Cedar Bayou, Tex., February 21 - The first quarterly conference for Cedar Bayou charge, Houston District, Texas Conference, was held at Alexander Chapel Saturday and Sunday, February 19 and 20, 1898. Rev. O. T. Hotchkiss of Houston, presiding elder for the district, was on hand and presided in the conference, and preached to large congregations.

Quite a number of people from this place left this morning for Galveston, Texas, on the tug Annie to see the battleship Texas and the gunboat Nashville. Among the crowd were Joseph Lawrence and wife, John Ilfrey and wife, Mrs. Willie Ilfrey and others.

The board of stewards for Cedar Bayou Charge, Houston District, Texas Conference, met at the parsonage Monday evening, February 14, and assessed the church $620 for support of the pastor, Rev. L. P. Davis.
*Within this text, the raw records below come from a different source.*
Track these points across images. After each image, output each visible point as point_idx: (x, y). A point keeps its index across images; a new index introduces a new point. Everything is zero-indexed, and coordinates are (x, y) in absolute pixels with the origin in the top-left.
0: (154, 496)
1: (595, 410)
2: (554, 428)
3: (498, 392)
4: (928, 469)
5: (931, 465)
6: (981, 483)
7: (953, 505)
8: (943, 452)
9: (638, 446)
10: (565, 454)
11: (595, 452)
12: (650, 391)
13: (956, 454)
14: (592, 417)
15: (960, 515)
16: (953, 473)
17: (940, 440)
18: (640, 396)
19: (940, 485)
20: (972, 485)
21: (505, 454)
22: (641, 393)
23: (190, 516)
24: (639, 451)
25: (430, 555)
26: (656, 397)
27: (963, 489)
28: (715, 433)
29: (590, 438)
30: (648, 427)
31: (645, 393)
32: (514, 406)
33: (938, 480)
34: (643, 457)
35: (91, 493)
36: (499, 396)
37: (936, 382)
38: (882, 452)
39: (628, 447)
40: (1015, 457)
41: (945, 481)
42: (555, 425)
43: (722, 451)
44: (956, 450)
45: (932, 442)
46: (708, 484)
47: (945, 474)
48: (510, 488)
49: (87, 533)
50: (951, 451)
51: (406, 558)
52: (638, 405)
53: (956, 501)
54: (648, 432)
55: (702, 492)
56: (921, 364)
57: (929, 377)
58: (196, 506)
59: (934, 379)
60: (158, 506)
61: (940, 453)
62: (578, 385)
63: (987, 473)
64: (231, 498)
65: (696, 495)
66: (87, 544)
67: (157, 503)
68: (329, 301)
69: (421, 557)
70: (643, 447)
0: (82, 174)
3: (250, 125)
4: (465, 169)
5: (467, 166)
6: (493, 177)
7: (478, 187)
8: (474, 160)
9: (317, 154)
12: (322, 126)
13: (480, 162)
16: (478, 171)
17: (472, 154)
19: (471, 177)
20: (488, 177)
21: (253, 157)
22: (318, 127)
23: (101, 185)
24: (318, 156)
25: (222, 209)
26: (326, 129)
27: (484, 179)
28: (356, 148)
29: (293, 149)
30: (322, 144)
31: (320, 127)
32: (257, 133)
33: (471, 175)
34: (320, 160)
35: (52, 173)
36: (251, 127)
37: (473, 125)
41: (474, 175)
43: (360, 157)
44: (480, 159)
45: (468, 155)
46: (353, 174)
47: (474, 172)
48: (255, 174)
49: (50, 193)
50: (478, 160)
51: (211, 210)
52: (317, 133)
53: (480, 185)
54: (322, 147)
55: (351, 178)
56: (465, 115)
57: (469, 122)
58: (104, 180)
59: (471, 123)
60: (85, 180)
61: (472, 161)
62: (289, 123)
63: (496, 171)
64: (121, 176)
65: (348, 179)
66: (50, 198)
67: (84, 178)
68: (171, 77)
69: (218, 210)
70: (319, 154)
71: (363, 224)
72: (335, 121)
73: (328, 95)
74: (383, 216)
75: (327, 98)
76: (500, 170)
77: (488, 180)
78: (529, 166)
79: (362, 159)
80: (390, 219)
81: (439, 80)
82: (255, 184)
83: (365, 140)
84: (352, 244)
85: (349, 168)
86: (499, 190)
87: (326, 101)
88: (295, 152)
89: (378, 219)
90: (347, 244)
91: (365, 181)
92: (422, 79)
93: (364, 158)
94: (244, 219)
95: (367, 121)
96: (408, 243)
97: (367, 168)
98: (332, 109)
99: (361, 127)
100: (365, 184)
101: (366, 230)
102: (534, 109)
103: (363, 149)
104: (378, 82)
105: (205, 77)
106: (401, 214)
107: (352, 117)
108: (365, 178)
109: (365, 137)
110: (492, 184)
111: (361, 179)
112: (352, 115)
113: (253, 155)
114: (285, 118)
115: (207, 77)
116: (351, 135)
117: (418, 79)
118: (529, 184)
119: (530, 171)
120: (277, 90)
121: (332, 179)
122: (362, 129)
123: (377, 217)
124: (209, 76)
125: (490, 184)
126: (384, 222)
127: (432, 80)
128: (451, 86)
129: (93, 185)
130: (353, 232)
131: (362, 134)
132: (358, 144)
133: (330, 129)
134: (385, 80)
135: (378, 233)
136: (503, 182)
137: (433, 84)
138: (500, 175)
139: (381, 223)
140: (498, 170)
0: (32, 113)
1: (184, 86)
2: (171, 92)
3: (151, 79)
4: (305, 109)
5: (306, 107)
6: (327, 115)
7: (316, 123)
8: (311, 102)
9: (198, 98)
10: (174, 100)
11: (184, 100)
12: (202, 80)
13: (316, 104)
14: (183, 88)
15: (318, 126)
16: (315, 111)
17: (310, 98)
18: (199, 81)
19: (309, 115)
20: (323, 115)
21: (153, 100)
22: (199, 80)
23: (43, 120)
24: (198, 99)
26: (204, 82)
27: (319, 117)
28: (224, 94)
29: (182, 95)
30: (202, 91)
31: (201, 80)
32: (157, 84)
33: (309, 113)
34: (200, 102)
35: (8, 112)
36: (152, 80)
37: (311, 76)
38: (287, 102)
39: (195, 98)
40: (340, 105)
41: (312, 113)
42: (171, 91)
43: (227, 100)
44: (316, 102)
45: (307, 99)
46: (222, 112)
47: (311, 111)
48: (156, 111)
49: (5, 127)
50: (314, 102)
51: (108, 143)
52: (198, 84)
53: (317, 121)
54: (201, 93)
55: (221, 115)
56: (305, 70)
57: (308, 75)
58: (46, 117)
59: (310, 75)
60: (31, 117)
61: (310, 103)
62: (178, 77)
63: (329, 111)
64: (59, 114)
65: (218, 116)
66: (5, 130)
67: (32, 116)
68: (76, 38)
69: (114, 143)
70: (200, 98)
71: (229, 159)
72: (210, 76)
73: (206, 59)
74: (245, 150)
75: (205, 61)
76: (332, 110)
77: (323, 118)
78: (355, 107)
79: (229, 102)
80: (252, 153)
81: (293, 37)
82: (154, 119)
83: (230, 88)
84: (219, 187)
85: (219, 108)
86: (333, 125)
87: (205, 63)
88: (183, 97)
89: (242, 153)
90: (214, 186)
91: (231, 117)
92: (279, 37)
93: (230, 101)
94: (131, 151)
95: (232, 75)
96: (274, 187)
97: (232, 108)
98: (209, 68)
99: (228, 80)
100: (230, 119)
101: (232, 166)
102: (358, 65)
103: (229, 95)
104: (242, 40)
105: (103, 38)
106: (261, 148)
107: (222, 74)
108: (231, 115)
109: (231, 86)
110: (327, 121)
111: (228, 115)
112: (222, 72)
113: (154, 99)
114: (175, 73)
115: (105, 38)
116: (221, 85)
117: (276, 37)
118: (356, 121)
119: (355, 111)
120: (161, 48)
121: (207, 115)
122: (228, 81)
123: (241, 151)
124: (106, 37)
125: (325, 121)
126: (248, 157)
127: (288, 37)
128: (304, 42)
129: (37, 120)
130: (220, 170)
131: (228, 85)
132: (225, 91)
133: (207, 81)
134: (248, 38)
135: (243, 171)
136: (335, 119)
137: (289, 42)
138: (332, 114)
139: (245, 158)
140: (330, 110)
Mr. Solomon Dutton and Miss Salina Barber were married Wednesday evening, February 16, at the residence of the bride's grand-mother, Mrs. S. A. Barber, at Barber's Hill.

John Peter Sjolander

Born March 25, 1851 in Sweden
Died June 15, 1939 Cedar Bayou, Texas

The following obituary on John P. Sjolander was printed in a Baytown newspaper on June 16, 1939:

"Funeral services were held at 3 p.m. today for John Peter Sjolander, 88, dean of Texas poets, farmer, sailor, and scholar, who died early yesterday at his home in Cedar Bayou.

"Final rites for the former poet laureate of Texas, native of Sweden, who sailed Galveston Bay under the spread of canvas, were held at the Paul U. Lee Funeral Home. Rev. O. E. Linstrum, pastor of Collins Memorial Church, Houston, assisted by Rev. E. A. Peterson, pastor of Cedar Bayou Methodist Church, officiated.

"Burial was in Cedar Bayou Masonic Cemetery, with members of Cedar Bayou Masonic Lodge, in charge of the ritual at the grave. Mr. Sjolander was a charter member of the lodge, and was one of the three surviving men who organized the chapter.

"The career of Mr. Sjolander was a history of tragedy and adventure. He was born in Sweden in 1851, the son of a Swedish naval officer. The father was deprived of his position, imprisoned and his property confiscated because of conflicts with the established religion of that time. When John Peter was five years old, his father was killed during a storm that wrecked the sailing vessel he mastered after his release from prison.

"When a youth, Sjolander went to England, and a short time later came to America, landing at Galveston, and from there he came to Cedar Bayou. With the exception of a short time in Philadelphia as a reader on Peterson's magazine, he lived at Cedar Bayou the remainder of his life.

"Although noted for his poems, Sjolander also wrote fiction, biographies and essays. His fame was gained chiefly from a volume of verses 'Salt of the Earth and Sea,' which was given wide circulation.

"He was preceded in death by his wife, Caroline Johanna Busch Sjolander. Surviving him are a daughter, Mrs. E. L. Scott; five sons, Eric Sjolander, John C. Sjolander, Paul Sjolander, Frank A. Sjolander, and Sam Y. Sjolander, all of Cedar Bayou; 19 grandchildren and seven great-grandchildren.

NOTE: John P, Sjolander, often known as "The Sage of Cedar Bayou," was a son of Olof and Margreta Sjolander.